Provided passage
[Start of Attachment]

On their first album Before the World Was Big, Cleo Tucker and Harmony Tividad navigated age and introspection—feeling young but being old—through specific lyrical scenes. Their sophomore effort Powerplant takes a more abstract and poetic approach in to the lyrics:

“She’s like a shelf the way she looks at the wall
A stock market dance while the poetry falls”

The addition of drummer Miles Witner gives backbone to the dual harmonies of Tucker and Tividad—the deserved draw of Girlpool. With Witner, the sonic representation is more expansive. We see the group explore Lyncheon dream pop, and classic stop-and-go alt rock that everyone seems to be doing. All is standard hipster-indie fare for the cool crowd, but the dreamy atmosphere and lyrical poignancy are what set Powerplant from what you’ll hear over and over and over in 2017.

[End of Attachment]

Work task 1
According to the Powerplant review, who is the drummer added to the group?
Work task 2
Extend the Powerplant review by writing what comes after its final sentence.
The rows that come next play no part in this.

Material supplied
[Start of Attachment]

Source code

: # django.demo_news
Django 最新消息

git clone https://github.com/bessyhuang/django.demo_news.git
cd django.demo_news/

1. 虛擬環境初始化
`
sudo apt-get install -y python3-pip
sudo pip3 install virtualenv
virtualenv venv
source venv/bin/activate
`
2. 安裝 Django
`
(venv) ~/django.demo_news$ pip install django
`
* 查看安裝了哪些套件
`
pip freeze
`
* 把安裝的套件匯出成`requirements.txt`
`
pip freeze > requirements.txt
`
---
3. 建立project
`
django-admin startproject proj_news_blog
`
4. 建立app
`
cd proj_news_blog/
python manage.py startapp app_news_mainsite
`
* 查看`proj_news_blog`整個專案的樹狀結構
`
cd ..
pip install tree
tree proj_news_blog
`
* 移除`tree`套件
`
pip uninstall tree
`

[End of Attachment]
[Start of Attachment]

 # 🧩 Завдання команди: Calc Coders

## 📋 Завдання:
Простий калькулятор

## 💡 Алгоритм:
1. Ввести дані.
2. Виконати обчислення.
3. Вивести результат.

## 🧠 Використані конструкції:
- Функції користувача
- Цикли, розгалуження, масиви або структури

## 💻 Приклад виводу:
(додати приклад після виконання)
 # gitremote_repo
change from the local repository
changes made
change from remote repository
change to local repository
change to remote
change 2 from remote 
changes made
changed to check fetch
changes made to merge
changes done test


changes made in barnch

[End of Attachment]
[Start of Attachment]

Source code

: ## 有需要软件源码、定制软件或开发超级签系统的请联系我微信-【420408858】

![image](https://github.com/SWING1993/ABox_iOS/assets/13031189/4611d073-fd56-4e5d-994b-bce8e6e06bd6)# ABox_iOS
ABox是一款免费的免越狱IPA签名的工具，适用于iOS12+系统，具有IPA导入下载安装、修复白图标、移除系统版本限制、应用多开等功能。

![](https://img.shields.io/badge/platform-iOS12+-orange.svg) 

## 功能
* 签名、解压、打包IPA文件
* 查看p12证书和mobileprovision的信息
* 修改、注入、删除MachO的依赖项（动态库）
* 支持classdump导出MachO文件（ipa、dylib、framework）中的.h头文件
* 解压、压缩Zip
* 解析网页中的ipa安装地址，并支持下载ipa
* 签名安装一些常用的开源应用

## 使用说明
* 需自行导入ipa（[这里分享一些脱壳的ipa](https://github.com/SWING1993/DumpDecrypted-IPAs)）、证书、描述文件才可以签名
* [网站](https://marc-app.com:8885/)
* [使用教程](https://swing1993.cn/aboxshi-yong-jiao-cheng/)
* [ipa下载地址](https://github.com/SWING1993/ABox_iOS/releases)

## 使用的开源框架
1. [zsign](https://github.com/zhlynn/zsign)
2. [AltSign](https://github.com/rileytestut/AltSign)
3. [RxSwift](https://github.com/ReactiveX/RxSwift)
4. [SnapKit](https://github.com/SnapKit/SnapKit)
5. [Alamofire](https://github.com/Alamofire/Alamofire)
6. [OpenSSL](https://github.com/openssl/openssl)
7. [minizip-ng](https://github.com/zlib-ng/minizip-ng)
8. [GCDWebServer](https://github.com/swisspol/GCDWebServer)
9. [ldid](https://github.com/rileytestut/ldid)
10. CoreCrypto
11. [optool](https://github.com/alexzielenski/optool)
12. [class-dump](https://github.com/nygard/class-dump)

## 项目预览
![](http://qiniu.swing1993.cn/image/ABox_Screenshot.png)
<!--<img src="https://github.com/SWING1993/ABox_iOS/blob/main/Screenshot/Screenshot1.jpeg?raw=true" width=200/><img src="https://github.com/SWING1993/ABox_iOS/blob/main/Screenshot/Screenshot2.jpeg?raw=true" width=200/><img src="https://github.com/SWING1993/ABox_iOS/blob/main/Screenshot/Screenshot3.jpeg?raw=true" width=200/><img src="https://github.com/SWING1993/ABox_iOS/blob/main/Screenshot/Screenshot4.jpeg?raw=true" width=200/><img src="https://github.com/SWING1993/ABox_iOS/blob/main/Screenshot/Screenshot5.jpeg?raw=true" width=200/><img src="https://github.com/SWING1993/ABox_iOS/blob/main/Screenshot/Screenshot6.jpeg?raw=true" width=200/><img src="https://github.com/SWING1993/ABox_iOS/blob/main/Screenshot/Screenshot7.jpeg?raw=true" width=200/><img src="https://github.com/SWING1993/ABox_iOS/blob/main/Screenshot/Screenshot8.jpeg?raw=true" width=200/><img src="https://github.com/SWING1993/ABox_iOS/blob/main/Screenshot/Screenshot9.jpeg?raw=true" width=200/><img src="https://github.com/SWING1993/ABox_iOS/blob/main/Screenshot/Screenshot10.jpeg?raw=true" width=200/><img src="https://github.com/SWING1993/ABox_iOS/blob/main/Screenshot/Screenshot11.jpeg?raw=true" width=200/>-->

[End of Attachment]

Task response 1
Miles Witner.

Task response 2
The video for titular single, “Powerplant” shows the trio half-heartedly performing to coffee-shop art-types in a bowling alley—a setting so “un-hip” it’s fetishized for its irony. The video explores the theme of a singular moment, specifically live performance and a recorded one that is the same the first time and the hundredth. This idea plays out when the video’s director breaks the fourth wall, commanding the band to show more energy.

The moment and the video are comical and offer a meta commentary on the music industry, not unsimilar to Jennifer Egan’s A Visit From the Good Squad.

Pair the album and the book with Lakewood Brewing’s Vienna-Style Lager.

lakewood-lager

Skip the $5 bowling alley pitcher of lager for one that is as drinkable but more flavorful. Subtle caramel aromas, a coppery pour and a light, malty sweetness paired with hop bitterness will make you rethink your notion of a lager. Enjoy this one with one of those rotisserie pretzels and accompanying Dixie cup of nuclear cheese melt. Cheers.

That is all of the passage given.